The study done by the groups’ PayNet database tracking system, surveyed more than 8 million employees in 33 countries, including 57,000 job holders in India. Although this figure pertains to every job level, there exists disparity even when it comes to the same job as well. "Our data shows that when it comes to thinking about pay on the basis of gender, a man and a woman in the same company, doing the same job, will usually be paid nearly the same - but still favouring men by 1.6 per cent," said Ben Frost, a global reward expert at Hay Group said, in a press release, adding that the data shows this very consistently, from Sweden to South Africa
Staying true to the expectations, this percentage rises when it comes to India. The report stated that for the similar job levels and functions the pay gap exists at 3.5 percent within the Indian context. The report goes on to point out that this gender pay gap impacts companies almost identically across the globe, adding that firms are perhaps looking for a solution in the wrong places. The number of women found in high paying industries is lacking. Furthermore, even in lower-paying sectors where women dominate - such as hospitality and tourism - men still hold the vast majority of management and executive roles - the highest paid jobs within any industry. "The biggest driver of the pay gap is a lack of women in high-paying industries, senior functions and in leadership positions. If we want to close the pay gap and make a difference, it is the road to the top jobs that needs to be the focus. This is the pay gap problem," Frost added. This comes in light of the recent reports pointing towards the lack of women representation in the board of directors across industries in India.

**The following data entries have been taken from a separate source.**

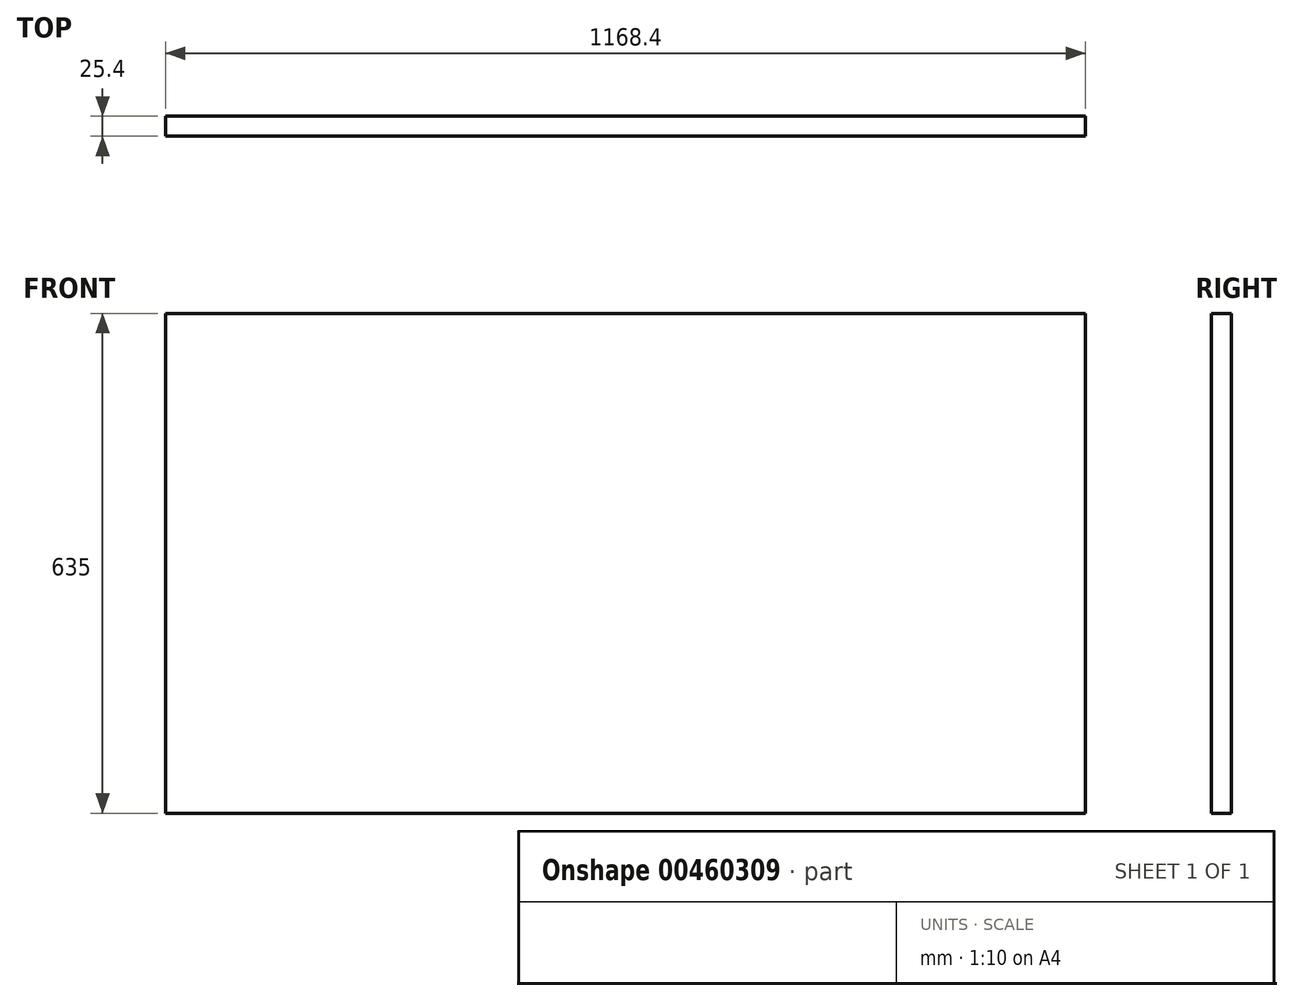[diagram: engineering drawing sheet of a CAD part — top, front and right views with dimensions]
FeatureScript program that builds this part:
annotation { "Feature Type Name" : "Feature", "Feature Type Description" : "" }
export const myFeature = defineFeature(function(context is Context, id is Id, definition is map)
    precondition{}
    {
        {
            var Q0;
            Q0=qCreatedBy(makeId("Front.planeOp"),FACE);
            var sketch = newSketch(context, id + "F0", { "sketchPlane" : qUnion([Q0])});
            skLineSegment(sketch, "E0.bottom", {"start": v(-584.2, 317.5) * mm, "end": v(584.2, 317.5) * mm});
            skLineSegment(sketch, "E0.top", {"start": v(-584.2, -317.5) * mm, "end": v(584.2, -317.5) * mm});
            skLineSegment(sketch, "E0.left", {"start": v(-584.2, 317.5) * mm, "end": v(-584.2, -317.5) * mm});
            skLineSegment(sketch, "E0.right", {"start": v(584.2, 317.5) * mm, "end": v(584.2, -317.5) * mm});
            skSolve(sketch);
        }
        {
            var Q0;
            Q0 = qSketchRegion(id + "F0", true);
            extrude(context, id + "F1", {"entities" : qUnion([Q0]), "depth" : 25.4 * mm});
        }
    });
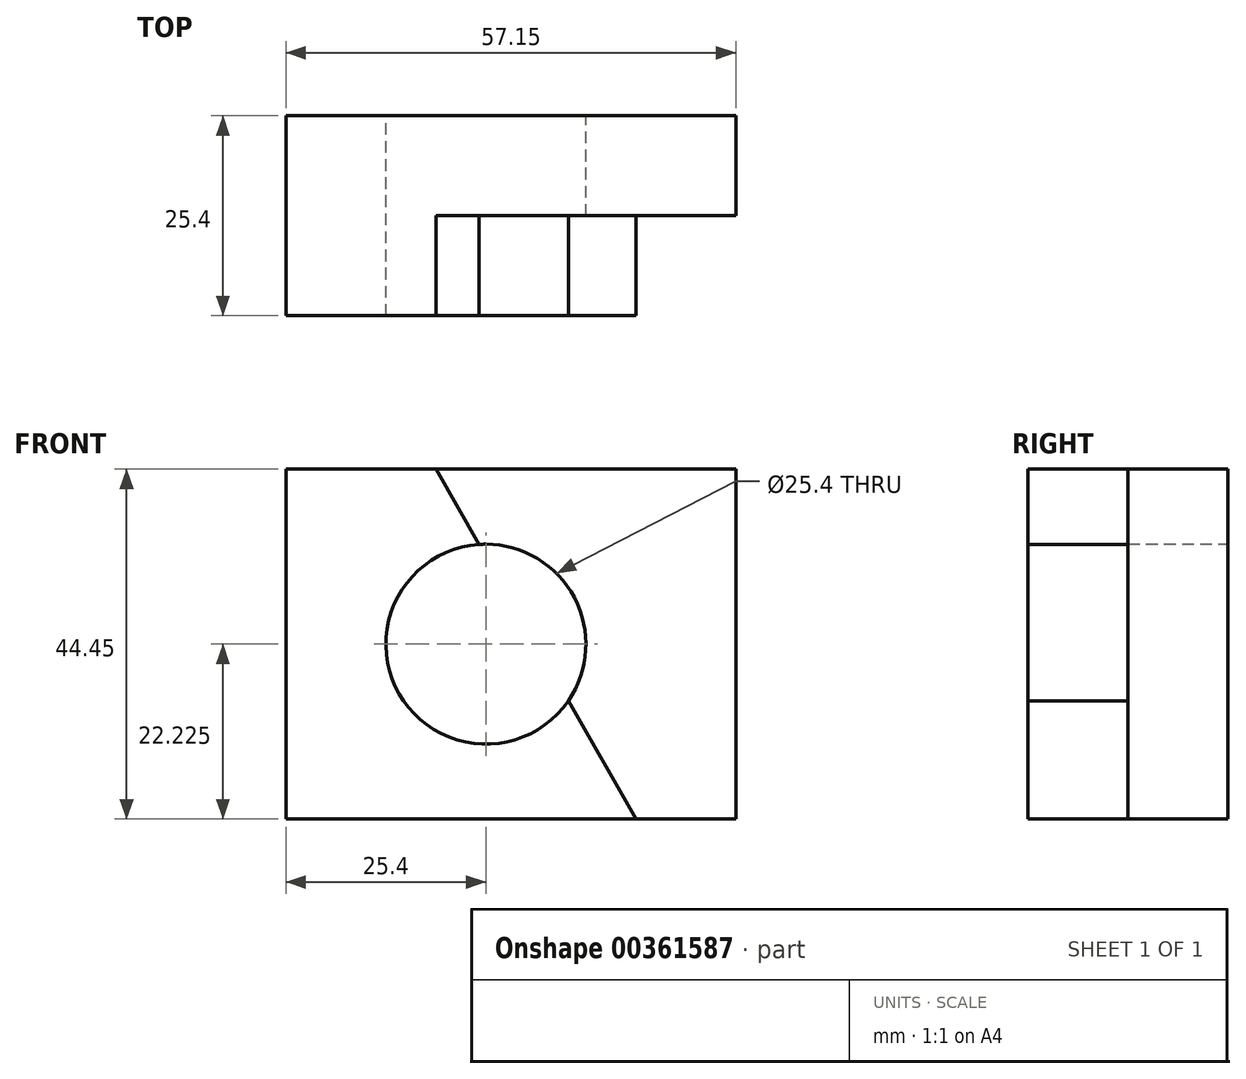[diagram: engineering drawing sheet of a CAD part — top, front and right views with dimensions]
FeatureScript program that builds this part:
annotation { "Feature Type Name" : "Feature", "Feature Type Description" : "" }
export const myFeature = defineFeature(function(context is Context, id is Id, definition is map)
    precondition{}
    {
        {
            var Q0;
            Q0=qCreatedBy(makeId("Front.planeOp"),FACE);
            var sketch = newSketch(context, id + "F0", { "sketchPlane" : qUnion([Q0])});
            skLineSegment(sketch, "E0", {"start": v(0, 0) * mm, "end": v(57.15, 0) * mm});
            skLineSegment(sketch, "E1", {"start": v(57.15, 0) * mm, "end": v(57.15, 44.45) * mm});
            skLineSegment(sketch, "E2", {"start": v(57.15, 44.45) * mm, "end": v(0, 44.45) * mm});
            skLineSegment(sketch, "E3", {"start": v(0, 44.45) * mm, "end": v(0, 0) * mm});
            skSolve(sketch);
        }
        {
            var Q0;
            Q0=makeQuery(id+"F0.imprint","IMPRINT",FACE,{"disambiguationData":[TD([[makeQuery(id+"F0.imprint","IMPRINT",EDGE,{"derivedFrom":sQuery(id+"F0.wireOp",EDGE,"E0")}),1.0]])]});
            extrude(context, id + "F1", {"entities" : qUnion([Q0]), "depth" : 25.4 * mm});
        }
        {
            var Q0;
            Q0=makeQuery(id+"F1.opExtrude","CAP_FACE",FACE,{"disambiguationData":[OSD([sQuery(id+"F0.wireOp",EDGE,"E0"),sQuery(id+"F0.wireOp",EDGE,"E1"),sQuery(id+"F0.wireOp",EDGE,"E2"),sQuery(id+"F0.wireOp",EDGE,"E3")])],"isStart":false});
            var sketch = newSketch(context, id + "F2", { "sketchPlane" : qUnion([Q0])});
            skLineSegment(sketch, "E4", {"start": v(19.05, 44.45) * mm, "end": v(44.45, 0) * mm});
            skSolve(sketch);
        }
        {
            var Q0;
            {var subQ0=sQuery(id+"F2.wireOp",EDGE,"E4");Q0=makeQuery(id+"F2.imprint","IMPRINT",FACE,{"disambiguationData":[TD([[makeQuery(id+"F2.imprint","IMPRINT",EDGE,{"derivedFrom":subQ0}),1.0]])]});}
            extrude(context, id + "F3", {"entities" : qUnion([Q0]), "operationType" : NewBodyOperationType.REMOVE, "oppositeDirection" : true, "depth" : 12.7 * mm});
        }
        {
            var Q0;
            Q0=makeQuery(id+"F1.opExtrude","CAP_FACE",FACE,{"disambiguationData":[OSD([sQuery(id+"F0.wireOp",EDGE,"E0"),sQuery(id+"F0.wireOp",EDGE,"E1"),sQuery(id+"F0.wireOp",EDGE,"E2"),sQuery(id+"F0.wireOp",EDGE,"E3")])],"isStart":true});
            var sketch = newSketch(context, id + "F4", { "sketchPlane" : qUnion([Q0])});
            skCircle(sketch, "E5", {"center": v(-25.4, 22.23) * mm, "radius": 12.7 * mm});
            skSolve(sketch);
        }
        {
            var Q0;
            Q0=makeQuery(id+"F4.imprint","IMPRINT",FACE,{"disambiguationData":[TD([[makeQuery(id+"F4.imprint","IMPRINT",EDGE,{"derivedFrom":sQuery(id+"F4.wireOp",EDGE,"E5")}),1.0]])]});
            extrude(context, id + "F5", {"entities" : qUnion([Q0]), "operationType" : NewBodyOperationType.REMOVE, "oppositeDirection" : true, "depth" : 25.4 * mm});
        }
    });
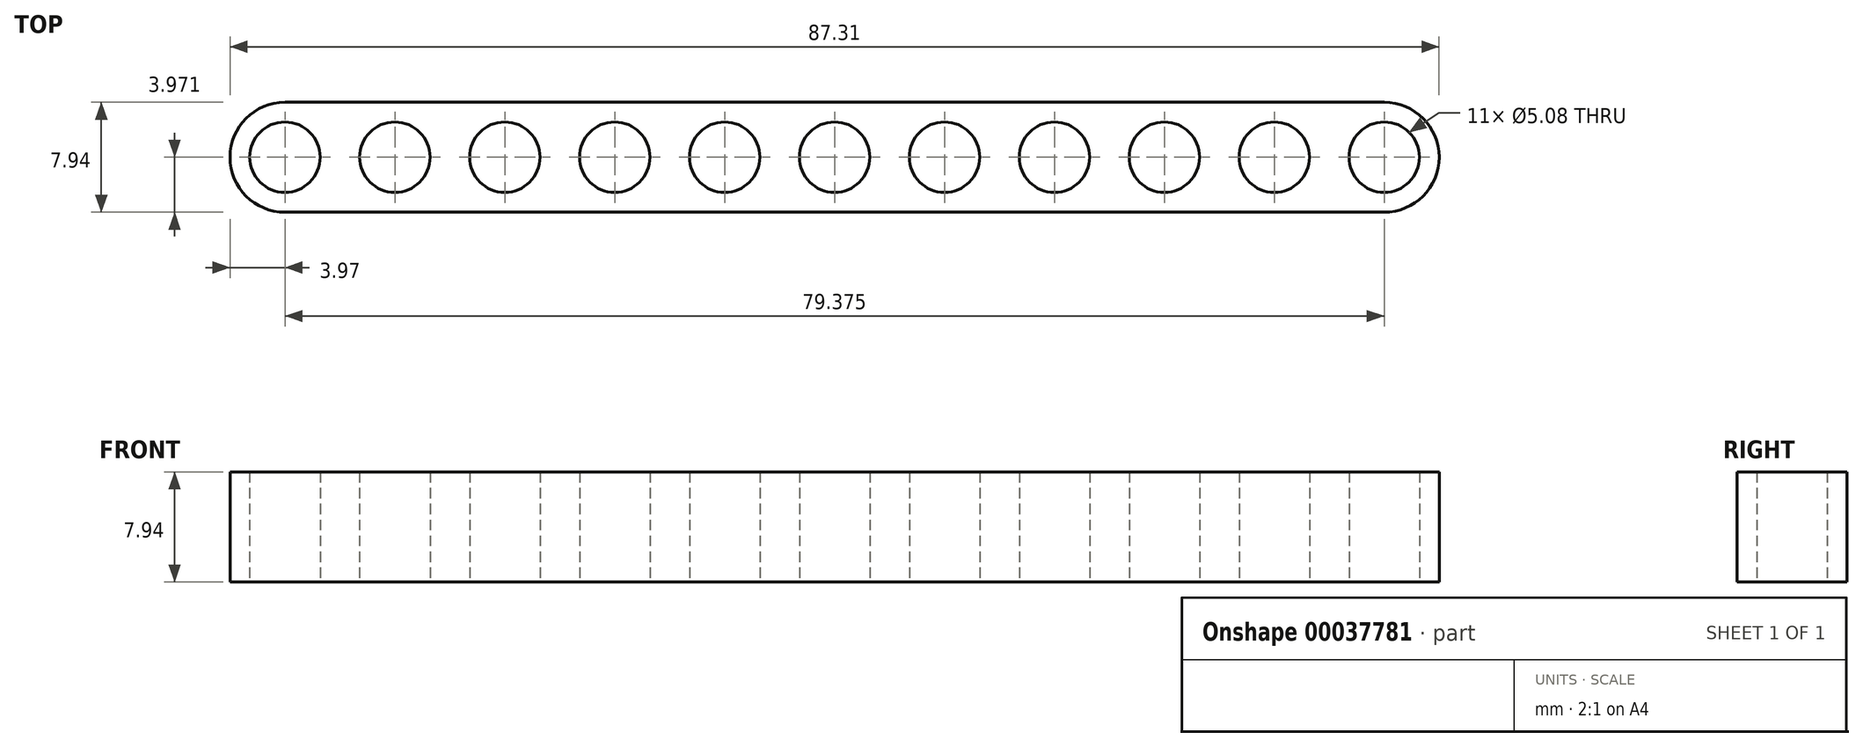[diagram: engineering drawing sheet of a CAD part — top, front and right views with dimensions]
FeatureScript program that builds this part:
annotation { "Feature Type Name" : "Feature", "Feature Type Description" : "" }
export const myFeature = defineFeature(function(context is Context, id is Id, definition is map)
    precondition{}
    {
        {
            var Q0;
            Q0=qCreatedBy(makeId("Top.planeOp"),FACE);
            var sketch = newSketch(context, id + "F0", { "sketchPlane" : qUnion([Q0])});
            skLineSegment(sketch, "E0.bottom", {"start": v(0, 0) * mm, "end": v(79.37, 0) * mm});
            skLineSegment(sketch, "E0.top", {"start": v(0, -7.94) * mm, "end": v(79.37, -7.94) * mm});
            skLineSegment(sketch, "E0.left", {"start": v(0, 0) * mm, "end": v(0, -7.94) * mm});
            skLineSegment(sketch, "E1", {"start": v(15.88, -3.97) * mm, "end": v(23.81, -3.97) * mm, "construction": true});
            skLineSegment(sketch, "E2", {"start": v(23.81, -3.97) * mm, "end": v(31.75, -3.97) * mm, "construction": true});
            skLineSegment(sketch, "E3", {"start": v(31.75, -3.97) * mm, "end": v(39.69, -3.97) * mm, "construction": true});
            skLineSegment(sketch, "E4", {"start": v(39.69, -3.97) * mm, "end": v(47.63, -3.97) * mm, "construction": true});
            skArc(sketch, "E5", {"start": v(0, 0) * mm, "mid": v(-3.97, -3.97) * mm, "end": v(0, -7.94) * mm});
            skCircle(sketch, "E6", {"center": v(0, -3.97) * mm, "radius": 2.54 * mm});
            skCircle(sketch, "E7", {"center": v(23.81, -3.97) * mm, "radius": 2.54 * mm});
            skCircle(sketch, "E8", {"center": v(31.75, -3.97) * mm, "radius": 2.54 * mm});
            skCircle(sketch, "E9", {"center": v(39.69, -3.97) * mm, "radius": 2.54 * mm});
            skCircle(sketch, "E10", {"center": v(47.63, -3.97) * mm, "radius": 2.54 * mm});
            skLineSegment(sketch, "E11", {"start": v(47.63, -3.97) * mm, "end": v(55.56, -3.97) * mm, "construction": true});
            skLineSegment(sketch, "E12", {"start": v(55.56, -3.97) * mm, "end": v(63.5, -3.97) * mm, "construction": true});
            skLineSegment(sketch, "E13", {"start": v(63.5, -3.97) * mm, "end": v(71.44, -3.97) * mm, "construction": true});
            skLineSegment(sketch, "E14", {"start": v(71.44, -3.97) * mm, "end": v(79.38, -3.97) * mm, "construction": true});
            skLineSegment(sketch, "E15", {"start": v(79.38, 0) * mm, "end": v(79.38, -7.94) * mm, "construction": true});
            skArc(sketch, "E16", {"start": v(79.37, -7.94) * mm, "mid": v(83.34, -3.97) * mm, "end": v(79.37, 0) * mm});
            skCircle(sketch, "E17", {"center": v(55.56, -3.97) * mm, "radius": 2.54 * mm});
            skCircle(sketch, "E18", {"center": v(63.5, -3.97) * mm, "radius": 2.54 * mm});
            skCircle(sketch, "E19", {"center": v(71.44, -3.97) * mm, "radius": 2.54 * mm});
            skCircle(sketch, "E20", {"center": v(79.38, -3.97) * mm, "radius": 2.54 * mm});
            skLineSegment(sketch, "E21", {"start": v(0, -3.97) * mm, "end": v(7.94, -3.97) * mm, "construction": true});
            skLineSegment(sketch, "E22", {"start": v(7.94, -3.97) * mm, "end": v(15.88, -3.97) * mm, "construction": true});
            skCircle(sketch, "E23", {"center": v(7.94, -3.97) * mm, "radius": 2.54 * mm});
            skCircle(sketch, "E24", {"center": v(15.88, -3.97) * mm, "radius": 2.54 * mm});
            skSolve(sketch);
        }
        {
            var Q0;
            Q0=qSketchRegion(id+"F0",true);
            extrude(context, id + "F1", {"entities" : qUnion([Q0]), "depth" : 7.94 * mm});
        }
    });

There is a need for organizations to look deeper into their ways acquiring and retaining women talent for the top job and take constructive steps towards plugging the leaks in the talent pipeline. Echoing the sentiment Peggy Hazard, managing principal at Korn Ferry Hay Group and co-author of the study said "Only when we have more women in higher paying jobs will we see the gender pay gap begin to close - not only by further equaling pay at similar job levels, but ensuring females reach the most senior roles, at the top of global organizations".
Advising organizations she added "Organizations need to scrutinize the unconscious male bias in the ways they hire, develop, promote and reward employees, and define successful career paths, to ensure they optimize female talent".